17.6.24

Los dones de la luz


Contemplar el advenimiento del verano 

en las copas de los árboles.

Dejarse mecer por la umbría 

destreza de las claras ramas. 

Ahí, en su altivez sin desmayo,

en esa eucaristía de la luz,

ensimismarme, desfallecer.

Oír la claridad con su dulce verbo.

Como quien abre un corazón 

para encontrar un salmo. 

Como el agua al zafarse del cauce

y adquirir la sustancia del vuelo. 

Es todo tan dulce en la fronda 

donde los pájaros trenzan 

su catedral de puro gozo

que es un clamor el aire. 

En el sueño, en su abrazo adolescente, 

unos caballos gimen al ver 

el yunque del aire, la soledad de las nubes. 

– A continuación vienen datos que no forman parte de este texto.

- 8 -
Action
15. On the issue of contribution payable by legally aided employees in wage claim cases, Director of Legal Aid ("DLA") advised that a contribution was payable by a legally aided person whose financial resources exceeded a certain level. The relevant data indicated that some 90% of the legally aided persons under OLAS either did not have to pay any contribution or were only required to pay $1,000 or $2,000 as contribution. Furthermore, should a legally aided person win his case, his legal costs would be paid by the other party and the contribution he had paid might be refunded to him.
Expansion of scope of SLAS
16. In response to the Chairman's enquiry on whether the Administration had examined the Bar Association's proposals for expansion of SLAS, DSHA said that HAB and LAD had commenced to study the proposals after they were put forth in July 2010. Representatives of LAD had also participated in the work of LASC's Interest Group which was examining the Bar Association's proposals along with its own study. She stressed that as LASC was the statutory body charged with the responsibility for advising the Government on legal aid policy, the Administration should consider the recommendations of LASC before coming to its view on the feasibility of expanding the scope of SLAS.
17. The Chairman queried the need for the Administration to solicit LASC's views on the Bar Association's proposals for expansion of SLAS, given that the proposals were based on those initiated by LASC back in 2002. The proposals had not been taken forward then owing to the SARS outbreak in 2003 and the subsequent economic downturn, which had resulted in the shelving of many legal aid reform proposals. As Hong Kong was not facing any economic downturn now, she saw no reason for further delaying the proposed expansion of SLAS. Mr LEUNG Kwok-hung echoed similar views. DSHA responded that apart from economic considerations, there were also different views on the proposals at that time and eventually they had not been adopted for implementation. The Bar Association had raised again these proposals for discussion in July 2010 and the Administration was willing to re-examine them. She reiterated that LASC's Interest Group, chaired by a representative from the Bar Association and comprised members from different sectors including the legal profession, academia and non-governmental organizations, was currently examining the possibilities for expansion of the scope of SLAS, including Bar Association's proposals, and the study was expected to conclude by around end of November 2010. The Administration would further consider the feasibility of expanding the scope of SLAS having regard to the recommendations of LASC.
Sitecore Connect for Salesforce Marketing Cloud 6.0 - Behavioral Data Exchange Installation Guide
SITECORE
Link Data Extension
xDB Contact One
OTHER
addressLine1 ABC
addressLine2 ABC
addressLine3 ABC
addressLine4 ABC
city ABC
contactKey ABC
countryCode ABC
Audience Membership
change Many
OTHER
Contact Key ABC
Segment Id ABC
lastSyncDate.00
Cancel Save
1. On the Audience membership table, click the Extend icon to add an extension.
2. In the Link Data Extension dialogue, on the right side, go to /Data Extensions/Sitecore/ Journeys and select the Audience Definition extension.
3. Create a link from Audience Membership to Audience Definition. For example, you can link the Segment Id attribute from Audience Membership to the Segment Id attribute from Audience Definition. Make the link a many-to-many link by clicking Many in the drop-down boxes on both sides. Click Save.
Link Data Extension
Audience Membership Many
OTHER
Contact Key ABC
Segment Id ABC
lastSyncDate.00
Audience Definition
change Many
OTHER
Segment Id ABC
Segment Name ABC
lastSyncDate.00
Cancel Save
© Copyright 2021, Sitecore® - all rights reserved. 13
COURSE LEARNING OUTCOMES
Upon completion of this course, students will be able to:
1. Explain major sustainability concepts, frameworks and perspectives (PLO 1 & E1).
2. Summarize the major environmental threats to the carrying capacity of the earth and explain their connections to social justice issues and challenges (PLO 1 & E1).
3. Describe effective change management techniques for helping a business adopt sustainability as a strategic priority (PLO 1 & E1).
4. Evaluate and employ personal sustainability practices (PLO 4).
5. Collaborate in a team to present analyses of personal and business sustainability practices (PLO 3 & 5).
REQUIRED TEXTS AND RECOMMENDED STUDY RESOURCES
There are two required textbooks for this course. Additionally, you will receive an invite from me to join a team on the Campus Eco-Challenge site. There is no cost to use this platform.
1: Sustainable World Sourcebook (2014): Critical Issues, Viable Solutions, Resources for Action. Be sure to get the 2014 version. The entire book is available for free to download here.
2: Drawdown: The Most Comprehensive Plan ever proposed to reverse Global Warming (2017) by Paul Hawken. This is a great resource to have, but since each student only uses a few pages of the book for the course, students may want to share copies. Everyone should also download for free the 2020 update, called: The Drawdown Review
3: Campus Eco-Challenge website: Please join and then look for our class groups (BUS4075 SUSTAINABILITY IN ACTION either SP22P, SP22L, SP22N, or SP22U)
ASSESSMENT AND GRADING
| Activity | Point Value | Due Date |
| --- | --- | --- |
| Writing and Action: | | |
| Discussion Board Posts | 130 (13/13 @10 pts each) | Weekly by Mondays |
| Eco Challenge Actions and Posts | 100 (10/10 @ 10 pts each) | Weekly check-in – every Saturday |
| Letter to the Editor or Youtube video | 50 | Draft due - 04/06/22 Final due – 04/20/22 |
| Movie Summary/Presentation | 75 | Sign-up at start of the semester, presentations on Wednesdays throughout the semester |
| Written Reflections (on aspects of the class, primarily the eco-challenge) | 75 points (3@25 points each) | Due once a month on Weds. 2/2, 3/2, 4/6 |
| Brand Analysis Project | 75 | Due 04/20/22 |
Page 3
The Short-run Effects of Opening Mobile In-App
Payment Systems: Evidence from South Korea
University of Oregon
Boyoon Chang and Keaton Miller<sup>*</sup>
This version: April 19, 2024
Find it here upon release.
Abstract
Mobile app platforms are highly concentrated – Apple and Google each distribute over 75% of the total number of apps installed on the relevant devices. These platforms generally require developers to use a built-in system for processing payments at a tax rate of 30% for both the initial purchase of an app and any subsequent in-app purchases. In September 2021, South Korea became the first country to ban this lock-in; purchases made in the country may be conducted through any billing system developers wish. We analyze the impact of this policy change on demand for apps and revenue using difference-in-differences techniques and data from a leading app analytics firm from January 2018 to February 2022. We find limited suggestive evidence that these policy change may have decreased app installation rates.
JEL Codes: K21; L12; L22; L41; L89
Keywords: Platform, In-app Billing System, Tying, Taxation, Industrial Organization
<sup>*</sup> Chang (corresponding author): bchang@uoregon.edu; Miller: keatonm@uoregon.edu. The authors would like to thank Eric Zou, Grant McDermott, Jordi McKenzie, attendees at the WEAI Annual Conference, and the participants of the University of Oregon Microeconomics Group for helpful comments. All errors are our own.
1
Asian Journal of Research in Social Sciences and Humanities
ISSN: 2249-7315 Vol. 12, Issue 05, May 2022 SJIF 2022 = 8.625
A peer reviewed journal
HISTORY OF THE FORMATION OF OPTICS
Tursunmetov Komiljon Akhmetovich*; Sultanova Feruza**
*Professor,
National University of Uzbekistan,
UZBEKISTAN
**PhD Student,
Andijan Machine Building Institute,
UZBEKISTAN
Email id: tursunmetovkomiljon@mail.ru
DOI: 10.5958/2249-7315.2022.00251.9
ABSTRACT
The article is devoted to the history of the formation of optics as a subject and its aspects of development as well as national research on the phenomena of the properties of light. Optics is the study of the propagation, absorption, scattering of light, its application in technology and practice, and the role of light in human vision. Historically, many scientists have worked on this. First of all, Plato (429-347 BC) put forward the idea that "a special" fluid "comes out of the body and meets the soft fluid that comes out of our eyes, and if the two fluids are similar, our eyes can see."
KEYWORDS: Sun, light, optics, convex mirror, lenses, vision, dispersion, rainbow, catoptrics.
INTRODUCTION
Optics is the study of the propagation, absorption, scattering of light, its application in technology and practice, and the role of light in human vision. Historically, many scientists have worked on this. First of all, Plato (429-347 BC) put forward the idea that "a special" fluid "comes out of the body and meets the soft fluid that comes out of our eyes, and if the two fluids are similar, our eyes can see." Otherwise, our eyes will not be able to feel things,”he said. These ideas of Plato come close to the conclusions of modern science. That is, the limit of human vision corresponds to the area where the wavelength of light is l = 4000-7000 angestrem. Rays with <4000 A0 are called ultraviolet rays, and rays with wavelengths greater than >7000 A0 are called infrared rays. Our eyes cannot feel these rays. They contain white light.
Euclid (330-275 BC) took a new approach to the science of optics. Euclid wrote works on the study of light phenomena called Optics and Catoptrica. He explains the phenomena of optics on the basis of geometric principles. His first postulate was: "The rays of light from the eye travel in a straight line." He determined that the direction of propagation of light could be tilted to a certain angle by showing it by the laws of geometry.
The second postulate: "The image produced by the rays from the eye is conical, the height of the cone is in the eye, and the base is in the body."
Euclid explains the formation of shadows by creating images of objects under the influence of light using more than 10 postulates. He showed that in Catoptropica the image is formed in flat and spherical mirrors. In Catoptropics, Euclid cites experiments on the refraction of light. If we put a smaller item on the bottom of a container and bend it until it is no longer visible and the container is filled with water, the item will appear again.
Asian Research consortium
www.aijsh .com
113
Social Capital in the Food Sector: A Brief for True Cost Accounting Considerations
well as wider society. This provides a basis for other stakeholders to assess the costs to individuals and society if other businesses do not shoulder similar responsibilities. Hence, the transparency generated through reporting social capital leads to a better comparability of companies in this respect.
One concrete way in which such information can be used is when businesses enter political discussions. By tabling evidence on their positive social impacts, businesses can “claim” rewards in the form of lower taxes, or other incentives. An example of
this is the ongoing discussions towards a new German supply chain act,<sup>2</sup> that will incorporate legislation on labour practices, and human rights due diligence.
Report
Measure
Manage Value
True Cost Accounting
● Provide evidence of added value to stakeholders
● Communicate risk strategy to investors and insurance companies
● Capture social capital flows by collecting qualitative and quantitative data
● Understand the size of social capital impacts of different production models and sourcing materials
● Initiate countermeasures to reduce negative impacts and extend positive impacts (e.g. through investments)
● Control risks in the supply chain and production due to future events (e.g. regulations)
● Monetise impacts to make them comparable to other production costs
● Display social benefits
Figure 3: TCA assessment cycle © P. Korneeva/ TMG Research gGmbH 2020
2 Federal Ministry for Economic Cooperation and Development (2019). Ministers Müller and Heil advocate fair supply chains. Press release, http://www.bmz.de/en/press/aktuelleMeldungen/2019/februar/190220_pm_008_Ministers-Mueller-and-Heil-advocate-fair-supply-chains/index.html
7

No la perseverancia de la nieve, 

ni el roto decir de los poetas. 

Solo un fulgor que les abra los ojos. 

El aire festejando la vigilia del aire 

La virtud es el fuego 

precipitándose en el agua. 

Hacia la majestad del día 

un heraldo de sombras comparece. 

Es el insomnio, es la ebria 

revelación de un milagro 

que ocupa la mirada y la hace gemir 

como caballos en un tumulto de sombras 

cuando el día se desvanece. 

Los árboles desobedecen al rigor del aire.

Anhelan la locuacidad del agua. 

Abrevan en la rumorosa piel de la tierra.